Forty years ago, playgrounds were downright scary. Everything was made of metal. The slides were so hot they'd burn the skin right off your thighs. Kids would go flying off of those spinning contraptions, or perch precariously 10 feet in the air on monkey bars with rock-hard earth or concrete underneath.
They don't make them like they used to, and that's a good thing.
As the weather warms up and trips to the park become frequent, take a moment to familiarize yourself with the risks of playground equipment and injury prevention strategies.
What to Look For
Nearly 80 percent of playground injuries are caused by falls. Some of the top equipment associated with injuries are climbers, swings, slides and overhead ladders.
Watch for the following:
Improper protective surfaces: Fall surfaces should be made of wood chips, mulch, wood fibers, sand, pea gravel, shredded tires or rubber mats and should be at least 12 inches deep.
Inadequate use zone: The area under and around play equipment where a child might fall should be a minimum of 6 feet in all directions.
Protrusion hazards: Beware of hardware that is capable of impaling or cutting a child (bolts, hooks, rungs, etc.), or catching strings or items of clothing. Children should never wear drawstring hoodies at the playground.
Head entrapment hazards: There should be no openings that measure between 3 ½ and 9 inches.
Overcrowded play area: Swings should be set far enough away from other equipment that children won't be hit by a moving swing.

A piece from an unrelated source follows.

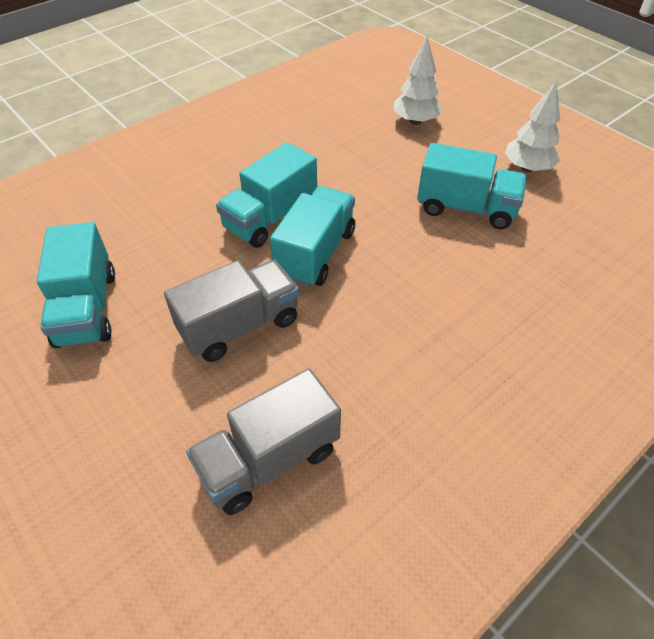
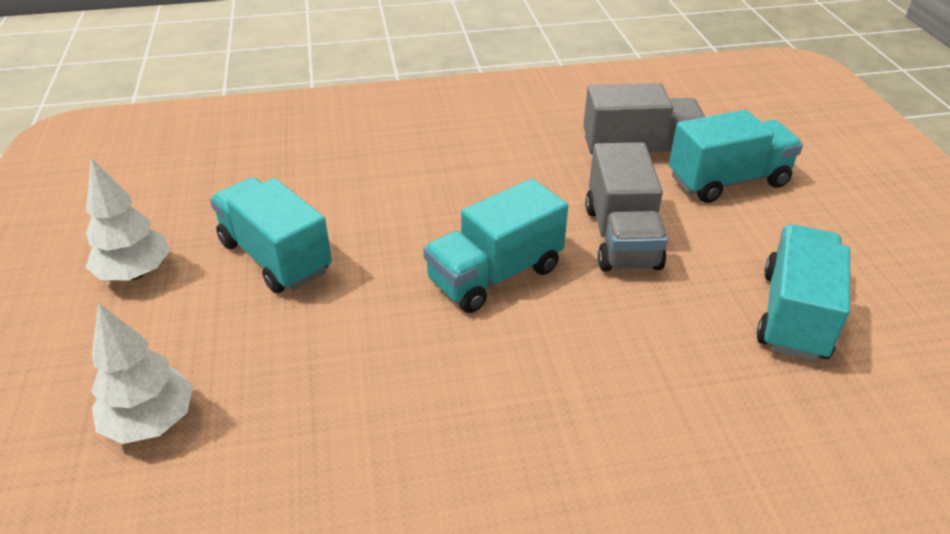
camera: 150 degrees left, 10 degrees down
(239, 326) = (622, 237): grey truck -> grey truck turned 90 degrees counterclockwise
(270, 218) = (518, 341): turquoise truck -> turquoise truck (728, 181)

Trip hazards, like rocks or tree stumps
Lack of supervision: Children under age 4 shouldn't play on climbing equipment or horizontal ladders.

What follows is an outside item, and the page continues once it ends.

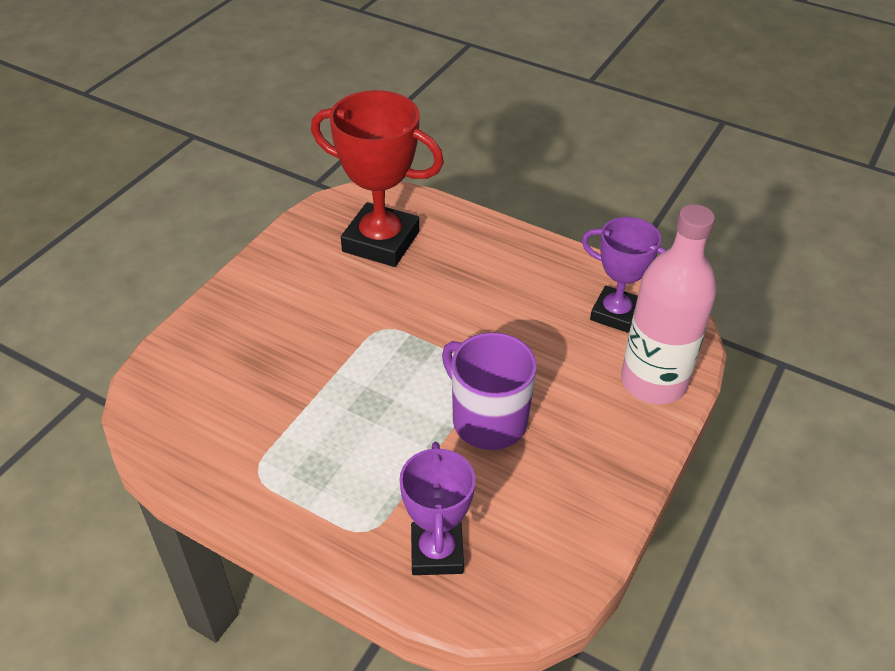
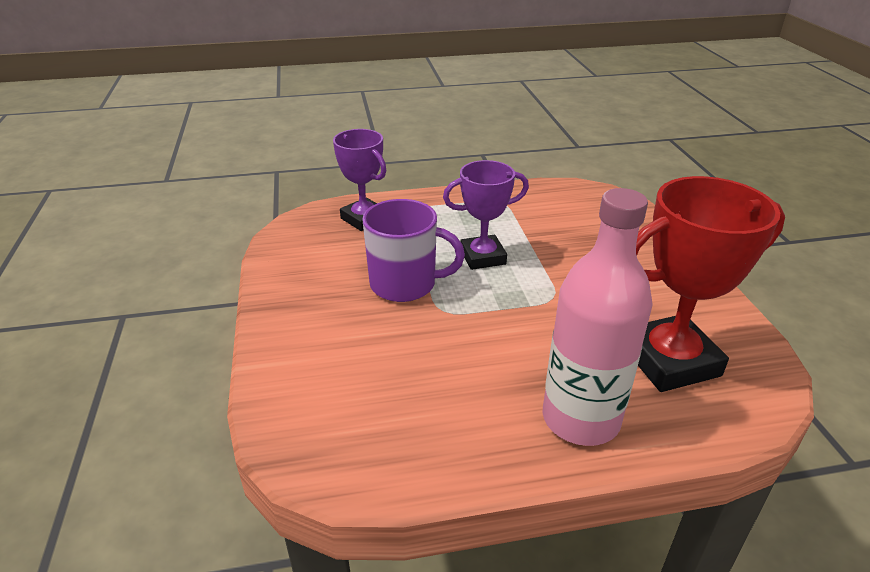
camera: 140 degrees right, 10 degrees down
(615, 313) = (382, 426): purple trophy -> purple trophy (482, 257)
(653, 382) = (296, 380): pink bottle -> pink bottle (581, 419)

Age inappropriate activities: Spring-loaded seesaws are best for young children. Avoid adjustable seesaws with chains because children can crush their hands under the chains. A traditional seesaw should not hit the ground. "Whirls" or "roundabouts" are best for school-age children.

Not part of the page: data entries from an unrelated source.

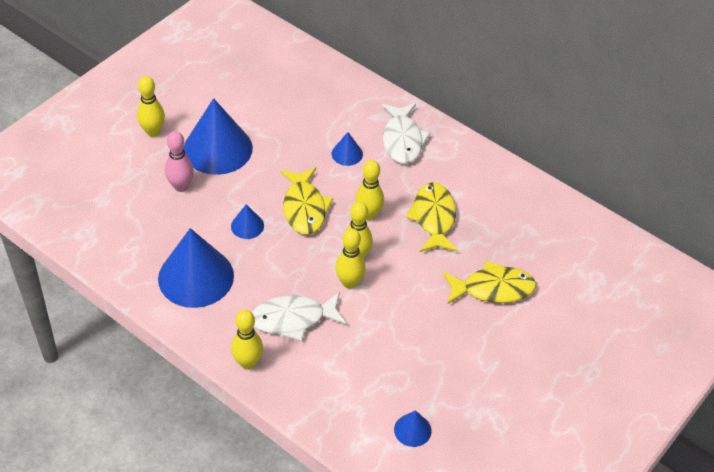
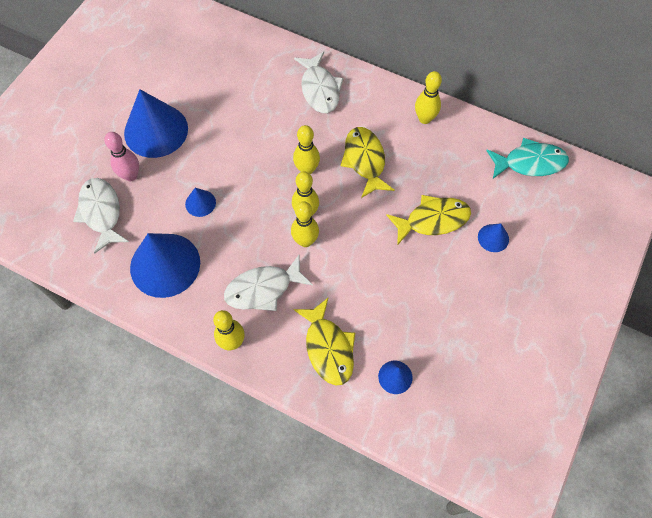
camera: 10 degrees left, 15 degrees up
(142, 216) = (101, 213): none -> white fish
(153, 132) = (92, 125): yellow bowling pin -> yellow bowling pin (425, 119)
(304, 208) = (248, 174): yellow fish -> yellow fish (328, 347)
(347, 154) = (273, 112): blue cone -> blue cone (493, 238)
(616, 253) = (530, 163): none -> turquoise fish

Lack of maintenance: Metal or wooden swing seats should be replaced with soft seats, and equipment should not be split or splintered.
Sharp edges on equipment
Platforms with no guardrails
Equipment not recommended for public playgrounds: One example is monkey bars. The number of injuries caused by monkey bars is so significant many experts recommend they be removed from all playgrounds.
If your playground is unsafe, report the problem to the owner or park district. And remember, there is no substitute for parental supervision, especially for young children.